AMD has revealed the improved Instinct MI200, which is aimed primarily at the US DOE’s Exascale program. The processor has incredible HPC performance as well as reasonable theoretical AI capabilities. AMD also hinted at an EPYC CPU update with a huge 3D stacked memory V-cache for higher HPC performance, as well as a cache coherent network that can connect four MI200s to the EPYC CPU. Let’s have a look at what we’ve got.
Technically, the business did not reveal these new platforms; rather, they showcased them in advance of SuperComputing ’21, which will be hosted in St. Louis from November 14 to 19. And, given that Oak Ridge National Labs is currently putting these chips in the HPE Cray Frontier Exascale machine, they felt compelled to comment. While certain information and price are yet unavailable, the HPC and AI communities will be pleased with the news.
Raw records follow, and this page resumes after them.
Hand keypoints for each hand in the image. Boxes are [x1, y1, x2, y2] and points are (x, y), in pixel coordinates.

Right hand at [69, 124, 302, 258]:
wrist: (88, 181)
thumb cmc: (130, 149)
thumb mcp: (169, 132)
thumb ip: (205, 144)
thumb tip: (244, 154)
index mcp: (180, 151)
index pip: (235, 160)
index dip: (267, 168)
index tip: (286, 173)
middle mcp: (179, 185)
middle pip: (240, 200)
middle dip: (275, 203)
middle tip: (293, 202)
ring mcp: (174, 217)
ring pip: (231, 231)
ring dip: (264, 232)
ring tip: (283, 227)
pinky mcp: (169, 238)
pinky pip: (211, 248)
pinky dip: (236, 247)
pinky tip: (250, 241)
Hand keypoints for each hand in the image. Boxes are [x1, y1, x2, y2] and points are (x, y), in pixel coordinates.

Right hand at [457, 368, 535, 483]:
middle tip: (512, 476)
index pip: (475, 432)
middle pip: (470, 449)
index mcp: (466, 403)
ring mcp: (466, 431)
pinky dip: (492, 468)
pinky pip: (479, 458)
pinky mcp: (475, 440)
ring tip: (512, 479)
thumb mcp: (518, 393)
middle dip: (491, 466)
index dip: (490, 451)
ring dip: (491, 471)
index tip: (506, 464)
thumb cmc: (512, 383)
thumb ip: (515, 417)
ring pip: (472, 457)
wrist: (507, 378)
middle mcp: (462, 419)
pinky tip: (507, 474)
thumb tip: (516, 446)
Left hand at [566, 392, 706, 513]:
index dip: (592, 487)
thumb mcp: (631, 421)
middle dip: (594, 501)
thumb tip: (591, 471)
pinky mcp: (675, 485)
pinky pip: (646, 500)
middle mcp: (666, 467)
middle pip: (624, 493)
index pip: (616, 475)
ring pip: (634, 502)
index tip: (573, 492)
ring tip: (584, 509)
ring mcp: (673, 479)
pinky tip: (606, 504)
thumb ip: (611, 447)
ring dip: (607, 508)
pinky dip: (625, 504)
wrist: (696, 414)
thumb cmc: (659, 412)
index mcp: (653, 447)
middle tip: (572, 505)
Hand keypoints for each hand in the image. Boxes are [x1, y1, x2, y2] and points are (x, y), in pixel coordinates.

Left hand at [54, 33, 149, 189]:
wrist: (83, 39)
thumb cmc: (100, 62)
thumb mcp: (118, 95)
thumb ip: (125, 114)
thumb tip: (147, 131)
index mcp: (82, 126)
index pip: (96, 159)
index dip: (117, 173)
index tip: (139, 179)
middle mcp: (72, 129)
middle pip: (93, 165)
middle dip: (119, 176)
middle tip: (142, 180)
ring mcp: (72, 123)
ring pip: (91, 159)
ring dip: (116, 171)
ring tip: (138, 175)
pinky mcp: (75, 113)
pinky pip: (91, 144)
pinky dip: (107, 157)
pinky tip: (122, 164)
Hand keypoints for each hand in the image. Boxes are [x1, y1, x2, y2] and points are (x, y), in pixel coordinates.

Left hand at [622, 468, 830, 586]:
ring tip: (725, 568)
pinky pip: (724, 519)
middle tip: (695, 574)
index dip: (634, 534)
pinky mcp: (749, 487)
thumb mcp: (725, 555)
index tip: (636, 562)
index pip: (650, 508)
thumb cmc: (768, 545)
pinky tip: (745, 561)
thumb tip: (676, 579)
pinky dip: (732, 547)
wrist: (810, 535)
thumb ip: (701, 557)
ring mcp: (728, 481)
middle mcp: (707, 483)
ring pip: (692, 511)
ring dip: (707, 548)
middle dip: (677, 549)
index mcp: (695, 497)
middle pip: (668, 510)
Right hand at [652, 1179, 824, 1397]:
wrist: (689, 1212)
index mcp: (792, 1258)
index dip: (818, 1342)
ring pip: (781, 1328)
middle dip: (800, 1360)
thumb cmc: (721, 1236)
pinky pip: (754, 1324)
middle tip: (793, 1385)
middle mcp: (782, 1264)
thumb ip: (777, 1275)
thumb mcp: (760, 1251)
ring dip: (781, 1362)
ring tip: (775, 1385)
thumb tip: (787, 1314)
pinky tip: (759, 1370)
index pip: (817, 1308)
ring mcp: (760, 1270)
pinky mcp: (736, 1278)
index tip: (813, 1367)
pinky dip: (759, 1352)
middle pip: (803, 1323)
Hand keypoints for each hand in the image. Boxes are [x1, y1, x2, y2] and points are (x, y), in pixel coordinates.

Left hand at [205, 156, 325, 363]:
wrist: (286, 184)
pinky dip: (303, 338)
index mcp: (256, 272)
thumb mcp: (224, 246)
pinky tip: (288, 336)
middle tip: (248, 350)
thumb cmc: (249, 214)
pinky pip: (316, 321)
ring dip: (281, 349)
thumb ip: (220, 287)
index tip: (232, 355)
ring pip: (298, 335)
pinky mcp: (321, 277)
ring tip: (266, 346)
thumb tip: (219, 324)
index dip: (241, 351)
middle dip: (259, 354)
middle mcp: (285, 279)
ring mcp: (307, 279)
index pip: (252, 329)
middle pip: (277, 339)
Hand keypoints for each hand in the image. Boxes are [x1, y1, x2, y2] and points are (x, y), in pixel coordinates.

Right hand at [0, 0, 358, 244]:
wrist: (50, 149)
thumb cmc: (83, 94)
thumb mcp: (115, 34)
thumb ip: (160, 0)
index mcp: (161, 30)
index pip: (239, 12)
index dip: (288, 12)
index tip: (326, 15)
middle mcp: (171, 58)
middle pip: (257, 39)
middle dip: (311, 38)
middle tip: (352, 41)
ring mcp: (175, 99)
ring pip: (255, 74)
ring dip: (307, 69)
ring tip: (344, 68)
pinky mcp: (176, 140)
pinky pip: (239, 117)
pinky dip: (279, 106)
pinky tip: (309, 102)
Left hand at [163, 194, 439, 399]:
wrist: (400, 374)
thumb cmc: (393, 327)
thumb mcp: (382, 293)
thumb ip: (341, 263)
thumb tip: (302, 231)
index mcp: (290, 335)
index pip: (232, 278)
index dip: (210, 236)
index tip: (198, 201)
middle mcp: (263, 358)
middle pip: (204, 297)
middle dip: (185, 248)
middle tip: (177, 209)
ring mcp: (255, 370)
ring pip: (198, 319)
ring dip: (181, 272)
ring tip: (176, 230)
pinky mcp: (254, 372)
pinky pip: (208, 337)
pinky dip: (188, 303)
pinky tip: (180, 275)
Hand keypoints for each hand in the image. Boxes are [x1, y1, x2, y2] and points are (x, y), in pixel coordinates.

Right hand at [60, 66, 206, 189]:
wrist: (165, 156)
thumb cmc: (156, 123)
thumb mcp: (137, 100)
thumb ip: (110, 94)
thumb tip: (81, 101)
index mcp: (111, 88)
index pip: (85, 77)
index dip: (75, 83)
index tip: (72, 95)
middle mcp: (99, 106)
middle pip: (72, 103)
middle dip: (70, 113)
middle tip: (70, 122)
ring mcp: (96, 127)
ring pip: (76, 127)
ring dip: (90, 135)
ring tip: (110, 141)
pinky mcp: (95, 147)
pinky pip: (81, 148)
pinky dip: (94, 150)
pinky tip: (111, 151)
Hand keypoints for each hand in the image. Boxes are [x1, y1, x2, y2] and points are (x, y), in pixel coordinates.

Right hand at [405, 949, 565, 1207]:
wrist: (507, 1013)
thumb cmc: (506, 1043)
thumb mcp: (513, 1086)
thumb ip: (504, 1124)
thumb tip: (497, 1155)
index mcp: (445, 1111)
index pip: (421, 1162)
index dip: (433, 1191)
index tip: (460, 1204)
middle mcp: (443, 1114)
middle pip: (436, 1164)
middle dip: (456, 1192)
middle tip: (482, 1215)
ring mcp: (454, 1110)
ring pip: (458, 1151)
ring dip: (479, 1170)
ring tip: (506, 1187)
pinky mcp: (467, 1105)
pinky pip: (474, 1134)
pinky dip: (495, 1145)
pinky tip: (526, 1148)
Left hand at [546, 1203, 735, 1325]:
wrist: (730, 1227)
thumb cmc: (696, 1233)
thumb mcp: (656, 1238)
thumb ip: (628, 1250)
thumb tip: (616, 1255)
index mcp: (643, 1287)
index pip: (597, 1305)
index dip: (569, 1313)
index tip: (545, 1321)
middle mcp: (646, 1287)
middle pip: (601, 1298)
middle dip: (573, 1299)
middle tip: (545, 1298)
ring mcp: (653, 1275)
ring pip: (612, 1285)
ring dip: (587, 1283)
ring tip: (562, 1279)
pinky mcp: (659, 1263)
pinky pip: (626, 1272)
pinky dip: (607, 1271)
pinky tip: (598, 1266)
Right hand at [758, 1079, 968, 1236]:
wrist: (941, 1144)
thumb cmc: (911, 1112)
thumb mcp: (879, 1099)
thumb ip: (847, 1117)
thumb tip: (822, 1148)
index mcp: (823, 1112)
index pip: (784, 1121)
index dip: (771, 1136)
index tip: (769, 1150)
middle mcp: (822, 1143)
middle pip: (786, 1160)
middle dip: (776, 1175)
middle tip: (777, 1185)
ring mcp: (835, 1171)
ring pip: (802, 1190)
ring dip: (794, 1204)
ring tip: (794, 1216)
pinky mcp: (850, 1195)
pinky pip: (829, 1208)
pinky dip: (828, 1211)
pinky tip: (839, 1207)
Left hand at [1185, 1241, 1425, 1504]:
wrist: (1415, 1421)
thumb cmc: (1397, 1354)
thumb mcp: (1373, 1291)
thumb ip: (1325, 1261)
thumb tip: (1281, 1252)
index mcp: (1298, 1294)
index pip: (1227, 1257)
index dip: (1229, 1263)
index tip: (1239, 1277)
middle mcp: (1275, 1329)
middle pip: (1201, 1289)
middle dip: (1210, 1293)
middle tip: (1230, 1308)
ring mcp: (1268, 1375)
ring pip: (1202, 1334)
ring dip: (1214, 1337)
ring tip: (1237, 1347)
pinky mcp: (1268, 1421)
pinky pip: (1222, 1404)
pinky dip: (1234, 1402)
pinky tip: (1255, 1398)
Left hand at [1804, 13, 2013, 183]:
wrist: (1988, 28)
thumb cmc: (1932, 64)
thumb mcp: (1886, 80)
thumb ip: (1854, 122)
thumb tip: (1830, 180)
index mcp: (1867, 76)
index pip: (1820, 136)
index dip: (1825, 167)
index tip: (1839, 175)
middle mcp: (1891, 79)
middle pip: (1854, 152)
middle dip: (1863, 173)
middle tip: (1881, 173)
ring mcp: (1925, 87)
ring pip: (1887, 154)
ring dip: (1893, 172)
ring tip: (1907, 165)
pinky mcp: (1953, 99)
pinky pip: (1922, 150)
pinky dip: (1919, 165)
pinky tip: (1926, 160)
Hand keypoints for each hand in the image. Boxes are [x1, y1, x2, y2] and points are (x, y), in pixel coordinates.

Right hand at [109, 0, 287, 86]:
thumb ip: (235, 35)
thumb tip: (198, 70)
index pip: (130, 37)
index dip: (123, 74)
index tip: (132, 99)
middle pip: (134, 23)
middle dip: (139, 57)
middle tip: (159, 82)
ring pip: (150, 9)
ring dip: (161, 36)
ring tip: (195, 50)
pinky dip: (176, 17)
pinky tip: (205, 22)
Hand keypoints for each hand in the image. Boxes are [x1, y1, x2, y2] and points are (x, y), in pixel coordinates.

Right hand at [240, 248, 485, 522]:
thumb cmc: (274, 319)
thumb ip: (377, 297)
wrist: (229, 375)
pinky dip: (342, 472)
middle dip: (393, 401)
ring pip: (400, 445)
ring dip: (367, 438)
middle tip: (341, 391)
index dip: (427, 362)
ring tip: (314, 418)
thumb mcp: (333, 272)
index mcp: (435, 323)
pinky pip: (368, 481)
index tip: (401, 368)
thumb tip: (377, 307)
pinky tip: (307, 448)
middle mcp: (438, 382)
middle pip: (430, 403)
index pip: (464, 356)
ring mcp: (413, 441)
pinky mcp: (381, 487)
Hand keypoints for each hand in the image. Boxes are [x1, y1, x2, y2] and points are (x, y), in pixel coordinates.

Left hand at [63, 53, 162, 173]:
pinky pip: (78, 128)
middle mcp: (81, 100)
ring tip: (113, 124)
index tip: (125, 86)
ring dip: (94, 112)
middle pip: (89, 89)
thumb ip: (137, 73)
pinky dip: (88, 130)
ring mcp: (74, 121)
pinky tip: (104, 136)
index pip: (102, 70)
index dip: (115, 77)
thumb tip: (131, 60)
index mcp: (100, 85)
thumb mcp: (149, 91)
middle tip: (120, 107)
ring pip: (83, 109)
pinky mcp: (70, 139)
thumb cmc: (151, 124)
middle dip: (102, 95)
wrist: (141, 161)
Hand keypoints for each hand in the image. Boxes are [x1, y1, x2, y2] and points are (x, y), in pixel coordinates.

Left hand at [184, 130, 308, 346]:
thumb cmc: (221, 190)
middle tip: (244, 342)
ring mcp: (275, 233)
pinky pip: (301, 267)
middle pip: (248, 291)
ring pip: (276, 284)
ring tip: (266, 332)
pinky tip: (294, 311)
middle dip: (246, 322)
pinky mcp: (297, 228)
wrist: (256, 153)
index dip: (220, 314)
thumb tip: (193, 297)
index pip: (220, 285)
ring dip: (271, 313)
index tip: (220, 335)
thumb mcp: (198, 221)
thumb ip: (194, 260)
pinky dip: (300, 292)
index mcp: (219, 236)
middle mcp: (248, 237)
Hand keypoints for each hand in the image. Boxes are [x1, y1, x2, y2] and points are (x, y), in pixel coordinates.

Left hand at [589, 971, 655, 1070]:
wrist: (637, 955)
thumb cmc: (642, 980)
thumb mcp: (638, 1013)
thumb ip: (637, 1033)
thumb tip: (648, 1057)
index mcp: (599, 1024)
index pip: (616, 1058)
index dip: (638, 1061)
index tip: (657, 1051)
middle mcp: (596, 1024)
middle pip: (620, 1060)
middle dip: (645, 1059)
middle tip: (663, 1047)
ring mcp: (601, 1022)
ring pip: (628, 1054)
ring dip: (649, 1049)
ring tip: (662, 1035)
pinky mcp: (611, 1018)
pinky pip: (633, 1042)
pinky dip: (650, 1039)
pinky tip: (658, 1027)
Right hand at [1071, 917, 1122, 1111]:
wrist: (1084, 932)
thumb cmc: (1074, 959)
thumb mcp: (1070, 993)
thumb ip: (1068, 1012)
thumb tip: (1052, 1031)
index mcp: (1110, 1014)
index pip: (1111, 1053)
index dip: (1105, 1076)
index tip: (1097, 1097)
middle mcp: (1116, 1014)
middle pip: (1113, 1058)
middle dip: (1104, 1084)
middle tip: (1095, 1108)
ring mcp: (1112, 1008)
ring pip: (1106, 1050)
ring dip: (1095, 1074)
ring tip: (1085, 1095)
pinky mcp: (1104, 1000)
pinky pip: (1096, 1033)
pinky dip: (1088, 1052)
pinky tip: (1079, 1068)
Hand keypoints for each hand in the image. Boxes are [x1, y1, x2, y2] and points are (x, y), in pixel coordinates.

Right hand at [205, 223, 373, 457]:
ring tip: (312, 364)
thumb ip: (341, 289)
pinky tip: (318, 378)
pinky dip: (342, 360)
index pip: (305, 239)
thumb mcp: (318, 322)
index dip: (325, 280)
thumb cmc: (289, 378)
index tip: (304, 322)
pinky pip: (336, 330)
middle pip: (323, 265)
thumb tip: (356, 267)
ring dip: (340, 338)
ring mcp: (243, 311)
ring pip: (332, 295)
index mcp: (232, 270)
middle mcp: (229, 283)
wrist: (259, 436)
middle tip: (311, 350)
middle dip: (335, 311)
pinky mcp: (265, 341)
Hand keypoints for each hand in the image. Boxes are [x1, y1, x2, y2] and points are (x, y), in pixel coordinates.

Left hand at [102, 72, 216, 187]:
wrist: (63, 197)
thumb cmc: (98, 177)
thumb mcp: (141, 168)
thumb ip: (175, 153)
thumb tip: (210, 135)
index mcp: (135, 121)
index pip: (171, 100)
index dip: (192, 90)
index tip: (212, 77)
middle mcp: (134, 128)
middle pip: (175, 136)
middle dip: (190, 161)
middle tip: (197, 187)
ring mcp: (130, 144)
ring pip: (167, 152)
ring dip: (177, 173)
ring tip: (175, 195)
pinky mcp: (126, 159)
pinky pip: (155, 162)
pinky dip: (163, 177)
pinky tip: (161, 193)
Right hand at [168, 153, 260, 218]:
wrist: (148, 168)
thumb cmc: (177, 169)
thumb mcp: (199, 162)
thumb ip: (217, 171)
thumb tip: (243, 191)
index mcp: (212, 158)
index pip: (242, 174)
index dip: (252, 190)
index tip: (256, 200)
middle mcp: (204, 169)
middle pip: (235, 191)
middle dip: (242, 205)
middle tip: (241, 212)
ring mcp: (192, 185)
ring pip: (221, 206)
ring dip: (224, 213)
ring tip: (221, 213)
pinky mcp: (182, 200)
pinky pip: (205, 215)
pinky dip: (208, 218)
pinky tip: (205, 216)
Because the Frontier and El Capitan Exascale systems for the US DOE had already been awarded to HPE and AMD when the chip was still on the drawing board, the MI200 design team knew who their initial clients would be. While AMD accidentally revealed that the CPU will use 550 watts (! ), when compared to the NVIDIA A100, it will give roughly five times the 64-bit floating-point performance for HPC applications, thus performance per watt will still be amazing.
In terms of AI performance, AMD has narrowed the gap with NVIDIA, at least theoretically, thanks to 16-bit floating-point FLOPS that are 20 percent greater than the NVIDIA A100. Because AMD isn’t ready to release AI benchmark results like the MLPerf suite, we term it “theoretical.” And we doubt the Instinct software team will be able to improve AI models, kernels, and the ROCm development stack in a timely manner, so don’t hold your breath. However, we believe that the performance will entice developers to start building an AI ecosystem around AMD.

There are two more features worth mentioning. One is the new Infinity fabric’s speed and memory coherency, which connects the GPUs to MilanX and, presumably, Milan. Cache coherency makes memory management much easier for software developers, enhances application speed, and allows AI models with billions or trillions of parameters. The performance of these direct links will, of course, outperform PCIe-based GPU systems.
The Elevated Fan-out Bridge (EFB), which substitutes the standard silicon transposer, is the other new technology. EFB offers greater scalability and cheaper costs by utilizing typical “flip chip” assembly procedures.